Le 3 septembre 1939, après l'invasion de la Pologne par la Wehrmacht, Daladier déclara la guerre à l'Allemagne. Après la signature du pacte germano‑soviétique (août 1939), il mena une politique anti‑communiste : saisie et interdiction des journaux (26 août) et dissolution du parti communiste français et des organismes "ayant directement ou indirectement objet de propager les mots d'ordre émanant ou relevant de la IIIe Internationale communiste" (décret du 26 septembre), arrestations de dirigeants et de militants.

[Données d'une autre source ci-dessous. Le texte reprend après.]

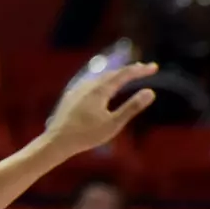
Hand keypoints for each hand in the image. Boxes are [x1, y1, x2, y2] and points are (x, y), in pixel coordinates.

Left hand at [42, 61, 157, 158]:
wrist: (56, 141)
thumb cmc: (86, 135)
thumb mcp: (113, 124)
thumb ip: (132, 107)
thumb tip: (150, 92)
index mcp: (99, 90)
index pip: (124, 74)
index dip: (140, 70)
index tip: (154, 67)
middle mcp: (88, 86)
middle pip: (112, 73)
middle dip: (129, 70)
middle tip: (143, 69)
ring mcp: (77, 90)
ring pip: (100, 77)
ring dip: (115, 75)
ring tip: (126, 76)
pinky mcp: (70, 97)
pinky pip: (90, 83)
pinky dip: (103, 81)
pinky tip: (102, 86)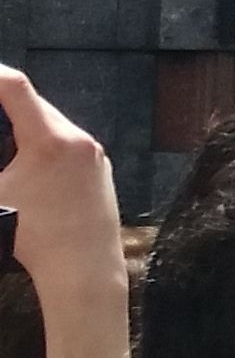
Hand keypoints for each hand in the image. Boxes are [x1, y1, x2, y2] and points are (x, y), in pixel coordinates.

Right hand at [0, 62, 126, 357]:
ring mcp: (95, 154)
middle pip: (35, 105)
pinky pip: (69, 144)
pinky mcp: (101, 169)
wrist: (85, 269)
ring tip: (3, 135)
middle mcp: (79, 140)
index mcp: (51, 139)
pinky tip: (28, 161)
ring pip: (53, 125)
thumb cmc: (34, 235)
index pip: (16, 89)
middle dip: (5, 105)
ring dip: (25, 126)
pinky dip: (45, 143)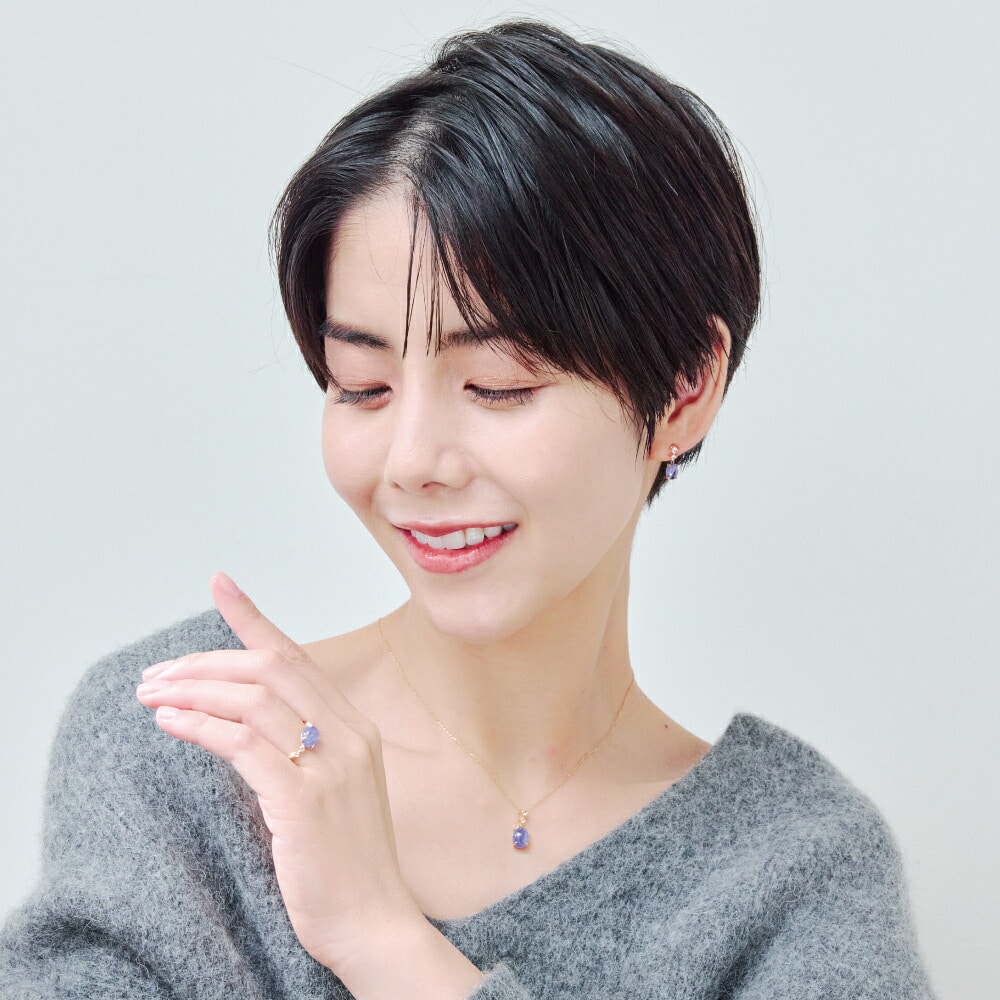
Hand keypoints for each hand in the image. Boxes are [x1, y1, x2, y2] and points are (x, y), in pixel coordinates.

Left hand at [134, 572, 424, 973]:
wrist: (375, 922)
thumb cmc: (347, 862)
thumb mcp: (331, 790)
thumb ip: (298, 749)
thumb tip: (236, 720)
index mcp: (357, 728)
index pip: (298, 657)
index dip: (254, 618)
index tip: (221, 585)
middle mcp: (349, 735)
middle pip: (269, 669)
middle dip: (205, 661)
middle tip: (157, 673)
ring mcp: (331, 764)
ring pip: (252, 699)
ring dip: (193, 690)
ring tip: (152, 695)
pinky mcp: (304, 798)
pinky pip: (242, 743)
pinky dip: (200, 726)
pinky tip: (171, 724)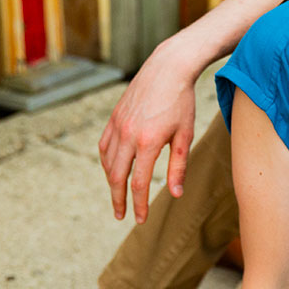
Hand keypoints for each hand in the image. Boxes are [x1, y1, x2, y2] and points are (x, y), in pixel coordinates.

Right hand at [98, 35, 199, 222]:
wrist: (168, 68)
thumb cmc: (182, 102)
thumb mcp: (185, 135)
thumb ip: (178, 166)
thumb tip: (176, 194)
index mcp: (147, 142)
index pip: (138, 184)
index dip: (139, 205)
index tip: (140, 219)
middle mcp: (128, 135)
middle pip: (117, 177)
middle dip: (119, 200)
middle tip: (122, 216)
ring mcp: (118, 125)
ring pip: (108, 163)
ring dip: (112, 182)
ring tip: (119, 195)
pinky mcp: (114, 118)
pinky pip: (104, 146)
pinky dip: (107, 162)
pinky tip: (113, 170)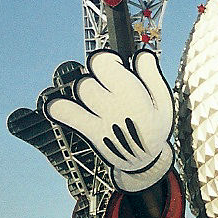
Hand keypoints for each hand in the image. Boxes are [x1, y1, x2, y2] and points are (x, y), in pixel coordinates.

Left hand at [45, 50, 175, 192]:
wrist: (145, 162)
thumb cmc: (154, 127)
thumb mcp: (163, 102)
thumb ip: (152, 76)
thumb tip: (141, 54)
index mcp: (133, 96)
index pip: (102, 64)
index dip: (107, 59)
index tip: (115, 66)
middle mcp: (114, 107)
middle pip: (90, 77)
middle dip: (97, 75)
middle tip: (108, 83)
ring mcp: (100, 120)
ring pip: (81, 91)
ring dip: (86, 88)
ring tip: (97, 95)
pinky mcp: (90, 132)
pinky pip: (66, 115)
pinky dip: (58, 108)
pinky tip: (54, 104)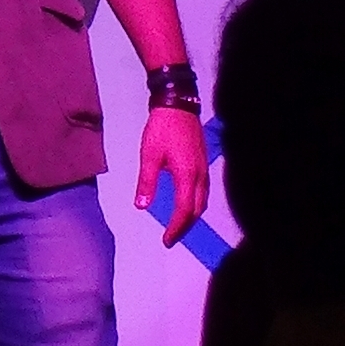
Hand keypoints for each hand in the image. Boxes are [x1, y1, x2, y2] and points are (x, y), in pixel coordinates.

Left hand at [134, 108, 209, 246]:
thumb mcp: (149, 155)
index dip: (176, 229)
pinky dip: (195, 204)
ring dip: (191, 217)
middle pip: (197, 210)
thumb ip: (146, 182)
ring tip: (178, 226)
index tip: (166, 241)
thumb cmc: (162, 128)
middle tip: (171, 238)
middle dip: (185, 227)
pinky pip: (203, 191)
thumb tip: (140, 206)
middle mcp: (200, 175)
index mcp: (187, 175)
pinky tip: (186, 204)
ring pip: (202, 201)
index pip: (184, 211)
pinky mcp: (203, 162)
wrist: (178, 104)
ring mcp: (204, 168)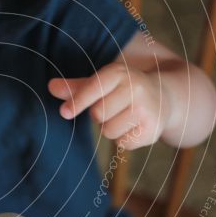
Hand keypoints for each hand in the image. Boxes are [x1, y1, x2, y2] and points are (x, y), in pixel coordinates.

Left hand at [48, 62, 172, 149]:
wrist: (164, 97)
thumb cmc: (123, 90)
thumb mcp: (102, 83)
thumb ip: (76, 88)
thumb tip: (51, 87)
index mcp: (118, 73)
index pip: (93, 88)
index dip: (77, 102)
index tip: (64, 112)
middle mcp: (135, 88)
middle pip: (97, 114)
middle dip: (99, 116)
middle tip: (112, 108)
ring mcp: (146, 109)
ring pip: (108, 131)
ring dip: (110, 129)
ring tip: (124, 117)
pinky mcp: (152, 129)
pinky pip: (122, 144)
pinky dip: (123, 139)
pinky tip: (134, 126)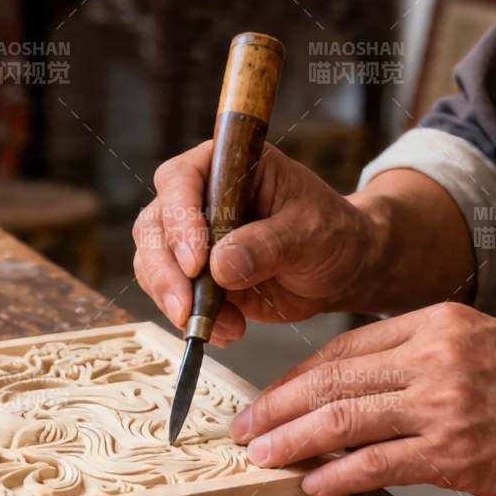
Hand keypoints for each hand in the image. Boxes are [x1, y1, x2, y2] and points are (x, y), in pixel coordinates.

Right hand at [133, 141, 376, 344]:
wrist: (342, 267)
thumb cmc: (331, 232)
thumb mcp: (311, 232)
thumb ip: (268, 244)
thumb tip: (220, 265)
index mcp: (228, 165)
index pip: (181, 180)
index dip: (180, 219)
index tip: (196, 262)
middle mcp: (200, 196)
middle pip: (154, 225)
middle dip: (165, 272)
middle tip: (186, 307)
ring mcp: (193, 238)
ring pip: (154, 264)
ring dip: (177, 300)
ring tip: (224, 325)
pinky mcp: (197, 275)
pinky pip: (174, 296)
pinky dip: (193, 318)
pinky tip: (228, 330)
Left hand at [231, 303, 495, 495]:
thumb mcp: (481, 345)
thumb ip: (421, 357)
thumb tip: (356, 388)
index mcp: (436, 322)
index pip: (343, 347)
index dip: (295, 377)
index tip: (268, 399)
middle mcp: (434, 355)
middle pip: (331, 380)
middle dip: (276, 407)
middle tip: (241, 428)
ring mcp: (443, 404)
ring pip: (342, 420)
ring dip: (291, 441)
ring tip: (259, 456)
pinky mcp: (454, 452)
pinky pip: (376, 463)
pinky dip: (336, 476)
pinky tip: (313, 486)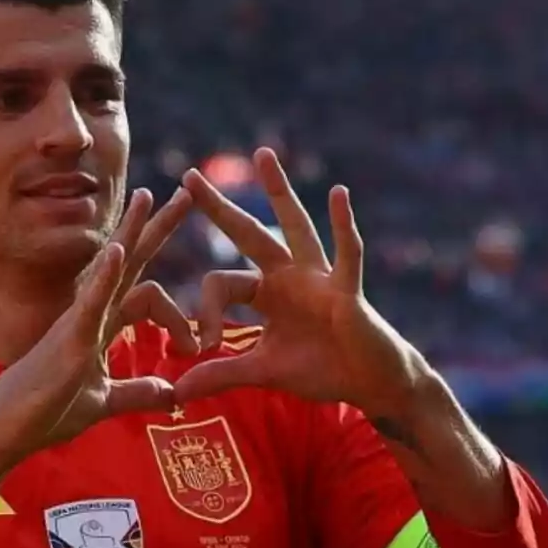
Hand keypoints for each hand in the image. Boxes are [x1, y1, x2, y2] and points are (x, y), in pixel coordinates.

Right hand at [0, 187, 197, 465]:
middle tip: (186, 192)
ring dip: (133, 230)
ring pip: (112, 267)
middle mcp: (90, 314)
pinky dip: (104, 275)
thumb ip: (138, 393)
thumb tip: (174, 393)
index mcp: (100, 325)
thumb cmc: (45, 414)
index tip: (198, 347)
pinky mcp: (69, 340)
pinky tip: (118, 249)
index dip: (178, 314)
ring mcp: (79, 322)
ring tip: (152, 195)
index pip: (145, 293)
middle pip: (130, 260)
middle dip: (158, 227)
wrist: (5, 432)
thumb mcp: (103, 402)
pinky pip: (90, 301)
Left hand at [174, 148, 429, 418]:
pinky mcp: (347, 289)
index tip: (204, 346)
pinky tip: (338, 193)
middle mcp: (289, 275)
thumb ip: (220, 375)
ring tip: (262, 155)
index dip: (207, 313)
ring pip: (294, 225)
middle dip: (219, 207)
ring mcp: (320, 276)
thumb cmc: (322, 371)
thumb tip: (175, 392)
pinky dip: (343, 225)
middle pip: (247, 234)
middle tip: (189, 176)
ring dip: (278, 190)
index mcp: (266, 293)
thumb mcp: (263, 373)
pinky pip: (346, 252)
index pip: (221, 284)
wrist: (372, 385)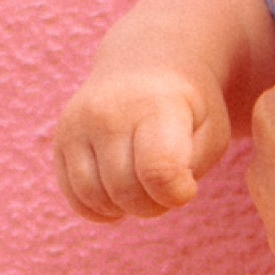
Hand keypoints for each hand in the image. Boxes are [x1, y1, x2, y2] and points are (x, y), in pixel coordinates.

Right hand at [56, 64, 228, 221]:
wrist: (146, 65)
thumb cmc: (187, 107)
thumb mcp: (212, 130)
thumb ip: (195, 165)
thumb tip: (163, 192)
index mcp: (154, 107)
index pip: (159, 172)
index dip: (176, 194)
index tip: (187, 185)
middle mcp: (108, 113)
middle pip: (126, 192)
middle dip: (153, 205)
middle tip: (167, 189)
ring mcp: (78, 126)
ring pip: (95, 198)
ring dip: (125, 208)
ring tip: (144, 189)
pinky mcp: (62, 140)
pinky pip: (75, 197)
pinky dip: (99, 209)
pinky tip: (119, 197)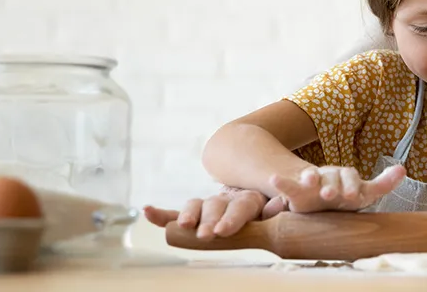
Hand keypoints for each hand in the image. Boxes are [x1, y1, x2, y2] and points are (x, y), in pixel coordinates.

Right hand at [143, 185, 286, 240]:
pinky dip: (161, 214)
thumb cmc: (267, 210)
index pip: (239, 208)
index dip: (231, 219)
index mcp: (248, 200)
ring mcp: (207, 205)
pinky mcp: (194, 213)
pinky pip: (175, 213)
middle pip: (215, 207)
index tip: (222, 231)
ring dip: (188, 215)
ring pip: (195, 206)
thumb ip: (276, 208)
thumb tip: (280, 203)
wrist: (255, 193)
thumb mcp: (277, 208)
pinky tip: (147, 211)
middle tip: (205, 234)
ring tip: (182, 225)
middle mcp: (225, 200)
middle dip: (209, 221)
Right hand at [270, 164, 406, 212]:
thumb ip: (383, 183)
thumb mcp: (365, 193)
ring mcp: (312, 182)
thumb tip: (403, 168)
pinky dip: (281, 182)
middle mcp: (329, 177)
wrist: (315, 202)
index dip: (353, 185)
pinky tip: (274, 179)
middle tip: (332, 194)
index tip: (355, 196)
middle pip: (332, 176)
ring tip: (309, 181)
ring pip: (312, 176)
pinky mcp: (295, 191)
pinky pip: (288, 185)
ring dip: (311, 177)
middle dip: (333, 184)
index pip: (352, 176)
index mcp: (346, 179)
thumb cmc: (343, 198)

Daladier démissionna de la présidence du Conseil le 20 mars 1940, puis obtint le portefeuille de la Défense nationale et de la Guerre dans le ministère Paul Reynaud (21 mars - 18 mai 1940). En juin 1940, il embarqua sur le Massilia avec d'autres parlementaires et rejoignit le Maroc. Ramené en France début août à bord du Lamoricière, arrêté en septembre 1940 et traduit devant la cour de Riom par le gouvernement de Vichy (1942), il fut livré aux Allemands, qui le déportèrent (1943-1945). Il retrouva son siège de député en 1946 et le conserva jusqu'en 1958, date à laquelle il quitta définitivement la scène politique pour se consacrer à la rédaction de ses mémoires.